» Work to complete: Pick out every line in the items below that contains the word "OpenCV", matching case exactly, and copy each one.

» Task input:

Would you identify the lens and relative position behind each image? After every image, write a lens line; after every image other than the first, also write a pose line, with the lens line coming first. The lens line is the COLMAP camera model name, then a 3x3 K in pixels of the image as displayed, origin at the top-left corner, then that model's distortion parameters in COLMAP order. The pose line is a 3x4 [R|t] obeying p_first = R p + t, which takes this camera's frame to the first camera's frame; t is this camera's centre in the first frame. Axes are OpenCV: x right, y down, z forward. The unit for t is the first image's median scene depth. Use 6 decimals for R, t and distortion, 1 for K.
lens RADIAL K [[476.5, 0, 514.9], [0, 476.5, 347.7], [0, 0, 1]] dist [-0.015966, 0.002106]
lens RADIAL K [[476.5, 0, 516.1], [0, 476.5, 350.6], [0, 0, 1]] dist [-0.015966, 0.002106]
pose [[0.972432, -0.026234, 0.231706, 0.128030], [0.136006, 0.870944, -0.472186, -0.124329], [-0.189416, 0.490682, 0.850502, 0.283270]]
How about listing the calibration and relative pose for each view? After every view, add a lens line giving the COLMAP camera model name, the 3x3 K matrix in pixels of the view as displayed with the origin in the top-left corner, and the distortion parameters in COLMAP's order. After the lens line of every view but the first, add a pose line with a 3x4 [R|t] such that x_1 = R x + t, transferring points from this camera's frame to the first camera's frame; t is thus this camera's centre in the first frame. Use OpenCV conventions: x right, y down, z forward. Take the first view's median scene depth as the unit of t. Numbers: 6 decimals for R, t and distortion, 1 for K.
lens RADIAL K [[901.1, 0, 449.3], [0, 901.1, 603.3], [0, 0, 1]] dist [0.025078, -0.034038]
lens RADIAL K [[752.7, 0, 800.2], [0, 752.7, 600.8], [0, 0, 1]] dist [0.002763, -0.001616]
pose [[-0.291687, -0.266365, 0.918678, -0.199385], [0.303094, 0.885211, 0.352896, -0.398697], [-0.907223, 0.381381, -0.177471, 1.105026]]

» Response area:
Would you identify the lens and relative position behind each image? After every image, write a lens line; after every image other than the first, also write a pose line, with the lens line coming first. The lens line is the COLMAP camera model name, then a 3x3 K in pixels of the image as displayed, origin at the top-left corner, then that model's distortion parameters in COLMAP order. The pose line is a 3x4 [R|t] obeying p_first = R p + t, which takes this camera's frame to the first camera's frame; t is this camera's centre in the first frame. Axes are OpenCV: x right, y down, z forward. The unit for t is the first image's median scene depth. Use 6 decimals for R, t and distortion, 1 for K.
How about listing the calibration and relative pose for each view? After every view, add a lens line giving the COLMAP camera model name, the 3x3 K matrix in pixels of the view as displayed with the origin in the top-left corner, and the distortion parameters in COLMAP's order. After the lens line of every view but the first, add a pose line with a 3x4 [R|t] such that x_1 = R x + t, transferring points from this camera's frame to the first camera's frame; t is thus this camera's centre in the first frame. Use OpenCV conventions: x right, y down, z forward. Take the first view's median scene depth as the unit of t. Numbers: 6 decimals for R, t and distortion, 1 for K.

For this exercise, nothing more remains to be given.